How Fast Must a Baseball Travel to Clear a 29m Obstacle?

[MissJewels]

Homework Statement

A baseball is hit at a height of 1m with an initial speed of vo module at an angle of projection of 35o from the horizontal. She spent just over an obstacle of 29m high at a horizontal distance of 64m.
Find
a) vo
b) the time it takes to reach the OBSTACLES
c) its speed at the obstacle.

Homework Equations

Xi= 0
Xf= 64
Yi= 1
Yf= 29

Equations: Yf= Vosin(35) -9,8t

The Attempt at a Solution

Not too sure how to go about with this one. I end up with two variables in the equations i use. help!

 

[Andrew Mason]

Homework Statement

A baseball is hit at a height of 1m with an initial speed of vo module at an angle of projection of 35o from the horizontal. She spent just over an obstacle of 29m high at a horizontal distance of 64m.
Find
a) vo
b) the time it takes to reach the OBSTACLES
c) its speed at the obstacle.

Start with:

v_x = v_0\cos(\theta)

v_y = v_0\sin(\theta) - gt

What are the equations for the height and range as a function of time?

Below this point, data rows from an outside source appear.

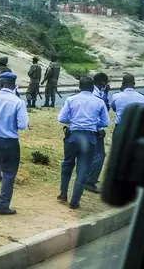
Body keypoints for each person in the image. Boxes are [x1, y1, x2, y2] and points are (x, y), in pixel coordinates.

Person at [57, 76, 110, 209]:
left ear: (79, 87)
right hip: (89, 138)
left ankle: (63, 194)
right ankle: (74, 202)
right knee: (83, 169)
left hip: (73, 136)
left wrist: (74, 120)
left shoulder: (71, 99)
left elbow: (62, 118)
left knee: (67, 164)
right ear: (92, 88)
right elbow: (105, 122)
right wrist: (93, 123)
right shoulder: (99, 102)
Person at [0, 72, 29, 215]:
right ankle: (3, 205)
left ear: (1, 83)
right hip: (9, 140)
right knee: (8, 173)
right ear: (14, 85)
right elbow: (23, 125)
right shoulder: (17, 102)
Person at [85, 72, 110, 193]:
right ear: (102, 83)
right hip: (93, 129)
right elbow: (96, 116)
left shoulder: (96, 92)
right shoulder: (97, 95)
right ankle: (90, 181)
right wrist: (99, 129)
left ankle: (89, 176)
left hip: (87, 129)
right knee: (99, 155)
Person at [110, 73, 144, 139]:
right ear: (134, 84)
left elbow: (114, 109)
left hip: (120, 128)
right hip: (136, 128)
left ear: (123, 83)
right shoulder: (143, 97)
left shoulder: (116, 96)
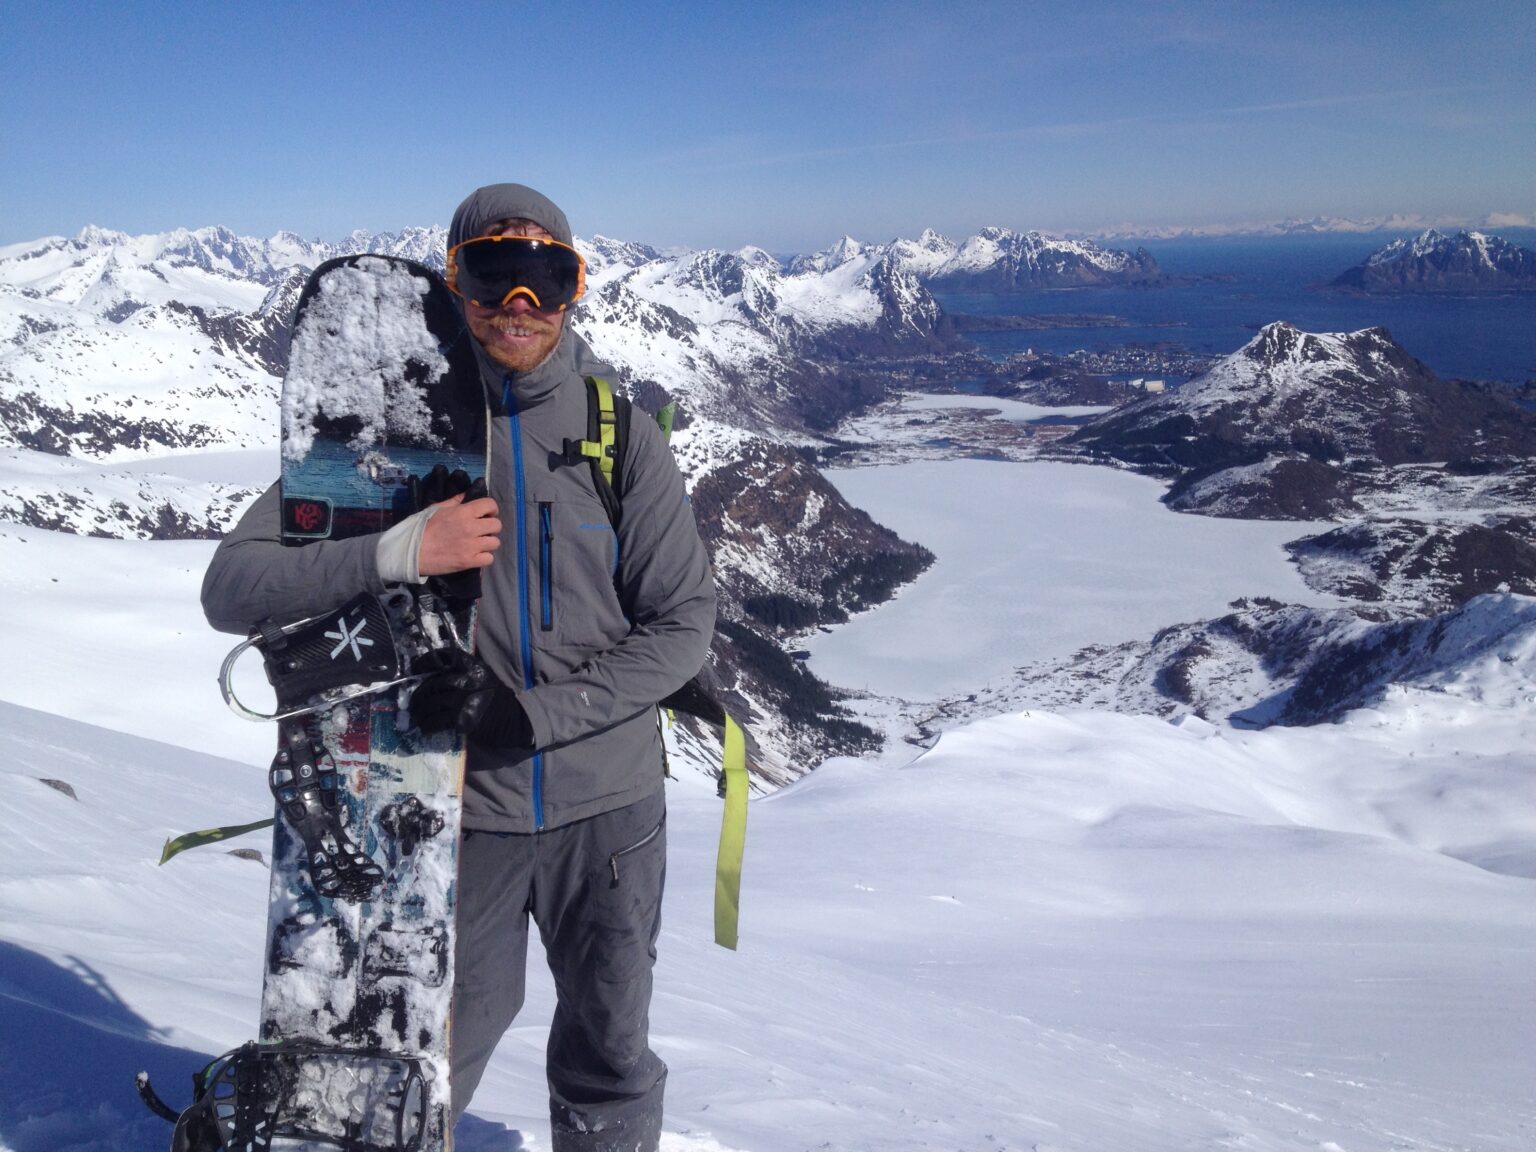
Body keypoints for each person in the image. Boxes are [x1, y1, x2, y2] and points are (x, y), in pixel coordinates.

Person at [201, 182, 716, 1152]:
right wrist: (397, 552)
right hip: (453, 813)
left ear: (575, 290)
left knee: (609, 1052)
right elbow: (237, 586)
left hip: (607, 815)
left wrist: (540, 716)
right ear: (451, 283)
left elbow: (685, 623)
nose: (519, 302)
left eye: (546, 276)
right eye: (493, 273)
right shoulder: (383, 443)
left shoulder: (618, 437)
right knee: (436, 1048)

Set height at 29 m and at horizontal range 64 m. Plug the values for x, y into these equations. From that you should be able to determine v_0.

AM

 

[MissJewels]

Start with:

v_x = v_0\cos(\theta)

v_y = v_0\sin(\theta) - gt

What are the equations for the height and range as a function of time?

Set height at 29 m and at horizontal range 64 m. Plug the values for x, y into these equations. From that you should be able to determine v_0.

AM

Sorry it took a while, here's what I did... something's off...
just part a)

 

[Andrew Mason]

From the first equation:

t = 64/v_0\cos{(35)}

Substitute that value for t into the second equation:

y = y_0 + v_{0}\sin{(35)}t - \frac{1}{2}gt^2

It gets a little hairy with a quadratic equation but I think it is a little easier to solve for v0 than for t.

AM